* WORK REQUEST:
Find the lines of the records in which the word "each" appears and report how many there are, as a number alone.

******************************

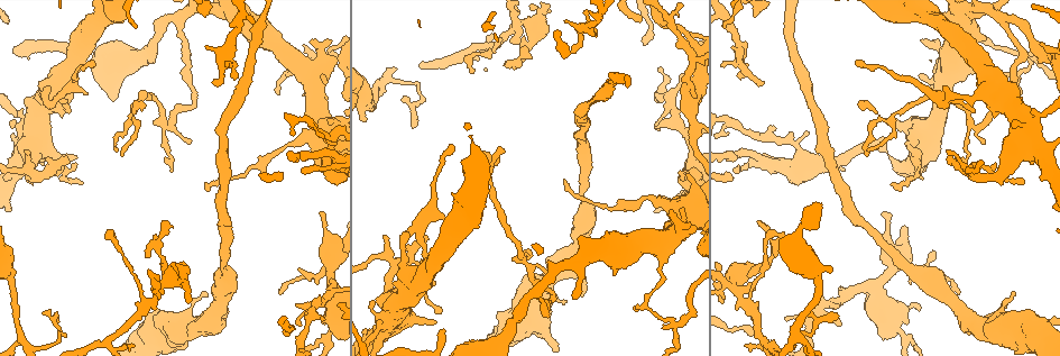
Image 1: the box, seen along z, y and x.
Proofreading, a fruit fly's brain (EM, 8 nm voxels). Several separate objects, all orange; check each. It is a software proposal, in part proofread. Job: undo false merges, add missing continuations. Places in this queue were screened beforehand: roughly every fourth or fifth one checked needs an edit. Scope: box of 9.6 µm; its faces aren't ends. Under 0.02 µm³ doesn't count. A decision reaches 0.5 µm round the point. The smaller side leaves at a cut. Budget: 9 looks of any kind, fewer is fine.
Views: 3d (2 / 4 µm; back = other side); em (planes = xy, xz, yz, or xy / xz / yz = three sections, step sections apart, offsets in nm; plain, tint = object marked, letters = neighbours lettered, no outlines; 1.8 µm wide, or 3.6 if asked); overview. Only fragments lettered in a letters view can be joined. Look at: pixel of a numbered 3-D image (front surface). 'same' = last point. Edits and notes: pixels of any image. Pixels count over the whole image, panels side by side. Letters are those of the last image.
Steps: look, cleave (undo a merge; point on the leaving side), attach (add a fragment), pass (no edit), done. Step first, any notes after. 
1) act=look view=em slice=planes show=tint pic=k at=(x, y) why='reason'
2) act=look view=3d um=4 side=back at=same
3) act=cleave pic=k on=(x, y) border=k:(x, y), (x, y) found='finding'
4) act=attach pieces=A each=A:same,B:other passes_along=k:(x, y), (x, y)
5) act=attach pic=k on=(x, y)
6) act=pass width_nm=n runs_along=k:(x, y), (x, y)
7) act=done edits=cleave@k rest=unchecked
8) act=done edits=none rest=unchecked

act=look view=em slice=xy step=4 show=letters pic=1 at=(427, 239) why='an open end'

******************************

* TASK SOLUTION:
2